In nine months from now, I'll be a 社会人, a member of society, a full adult.  I'll graduate in May and I'm planning to go to Europe for a couple of months, and then after that maybe work as staff on board a sailing school vessel before going back to live in Japan for another year, before probably settling in the US somewhere and maybe looking at grad school perhaps somewhere down the line.  I don't know what I'll end up "doing" with my life, and for now I'm still sort of taking things as they come.  The contacts I've amassed generally fall into a sort of "media" category, and despite my interest in science early in life, the prospect of travel and culture and worldwide opportunity proved too good to pass up.  Now I speak conversational Russian and Japanese, I have a radio show again, two part time jobs in Boston, acquaintances and friends, contacts in business, and in nine months a university degree.  Whatever I do, I'd like it to have some sort of international flair.

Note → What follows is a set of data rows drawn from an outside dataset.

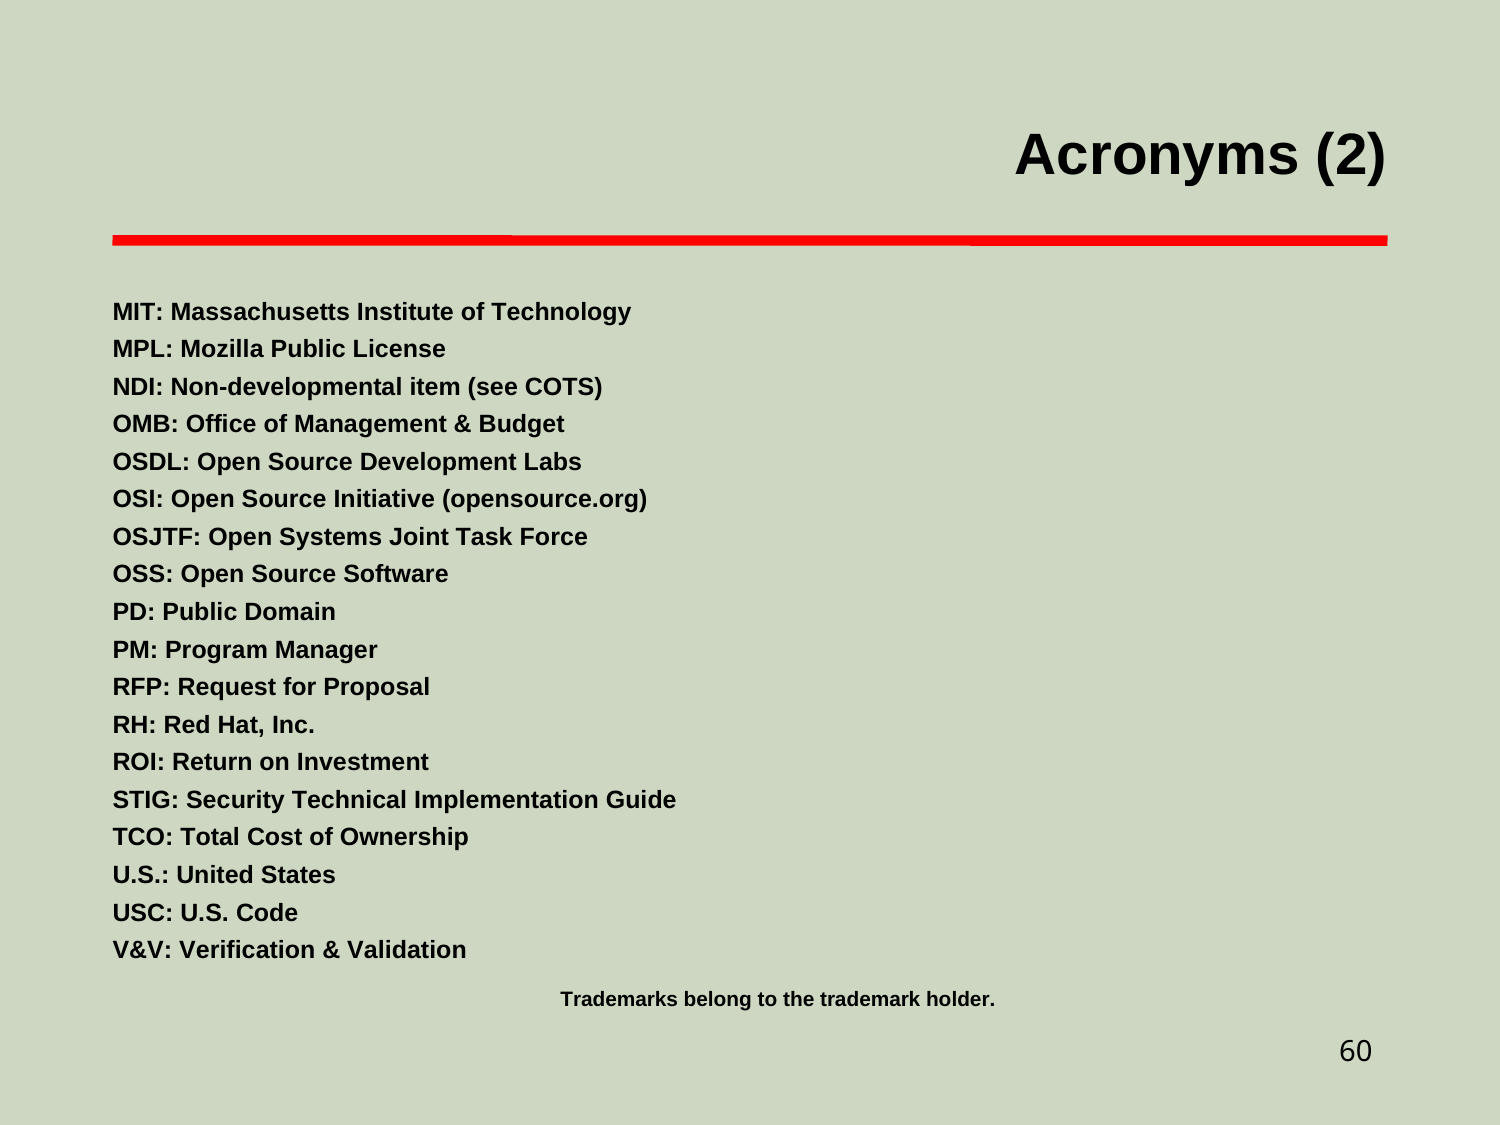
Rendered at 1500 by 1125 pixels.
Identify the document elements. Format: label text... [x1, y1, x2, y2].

title Acronyms (2)‏ [337, 93, 1388, 217]
list MIT: Massachusetts Institute of Technology MPL: Mozilla Public License NDI: Non-developmental item (see COTS) OMB: Office of Management & Budget OSDL: Open Source Development Labs OSI: Open Source Initiative (opensource.org) OSJTF: Open Systems Joint Task Force OSS: Open Source Software PD: Public Domain PM: Program Manager RFP: Request for Proposal RH: Red Hat, Inc. ROI: Return on Investment STIG: Security Technical Implementation Guide TCO: Total Cost of Ownership U.S.: United States USC: U.S. Code V&V: Verification & Validation Trademarks belong to the trademark holder. [112, 299, 1388, 1084]
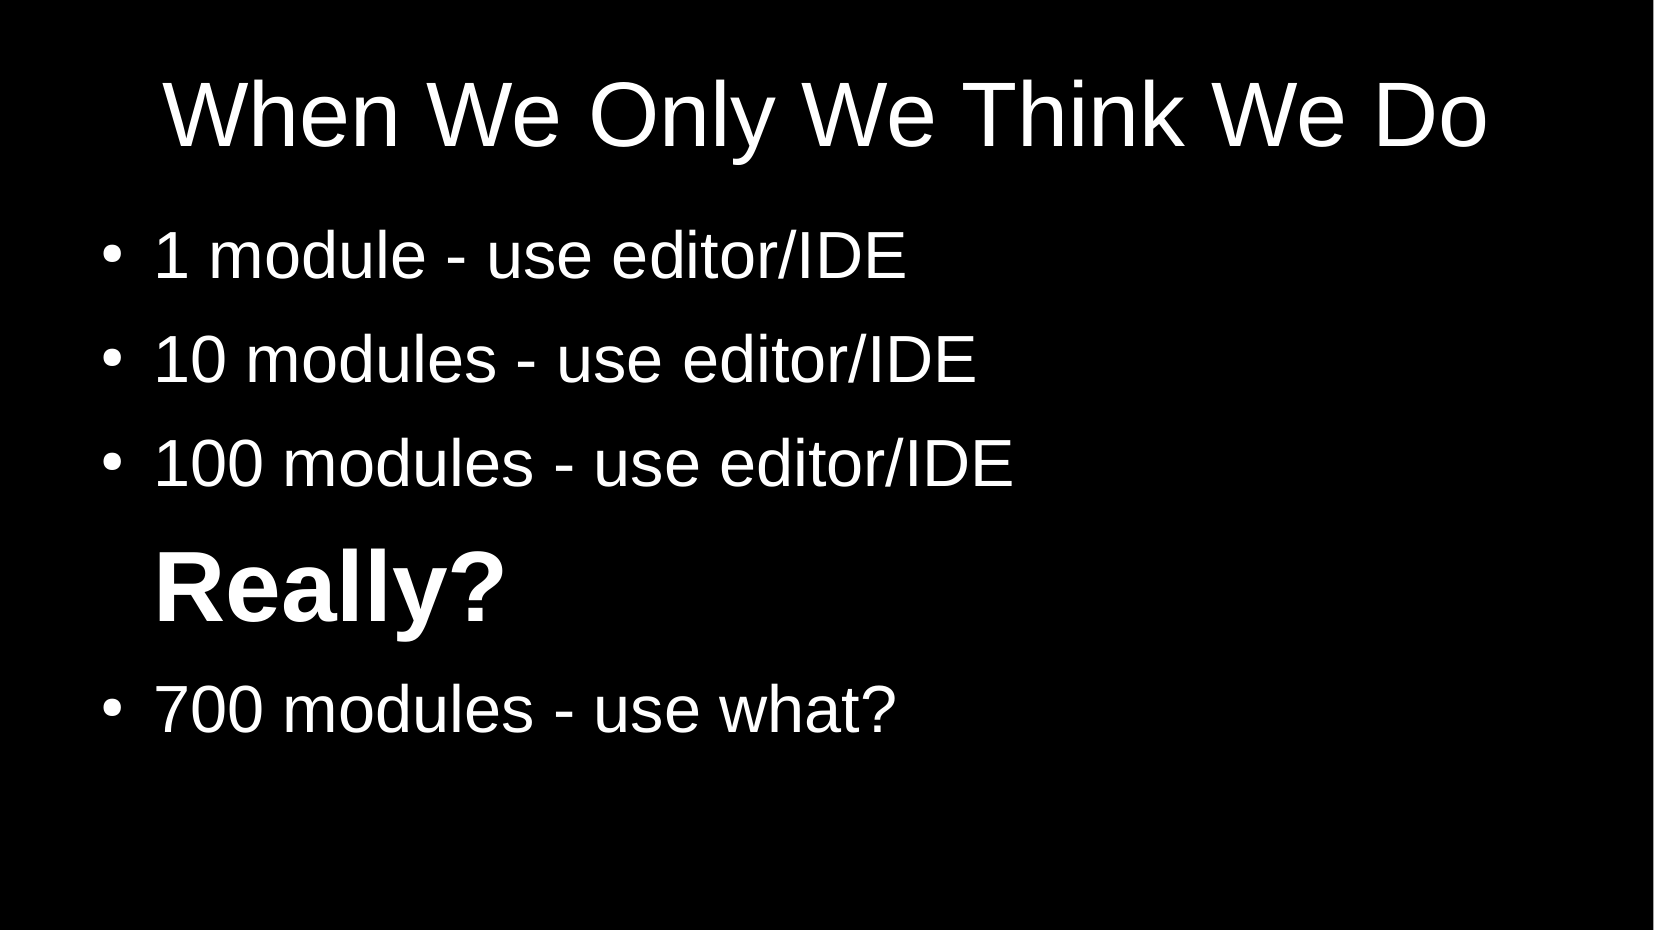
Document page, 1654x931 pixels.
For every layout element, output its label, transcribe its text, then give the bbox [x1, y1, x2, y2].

But I need to have a home.
And if I go somewhere away from that home, I want to know, to be sure, that I'll come back.  I'm tired of disconnect and uncertainty and ambiguity.  Seeing the world has given me valuable perspective, the kind of perspective that cannot be manufactured, and I've learned that I will make my home through my own power.  I've realized a great many things about myself, and I feel a much stronger desire to be somewhere and make something, to contribute rather than absorb.

It's not so far ahead as it used to be.  I feel older, and the days are passing faster.  Life is short and precious, and I have come to see through more mature eyes how I might make the most of it.  I want to be somewhere, to belong somewhere, and soon enough I will no longer be bound by these educational imperatives.  Soon enough I'll really be out there, but part of me already is.

It's a dark night in LA now, and I can hear the freeway.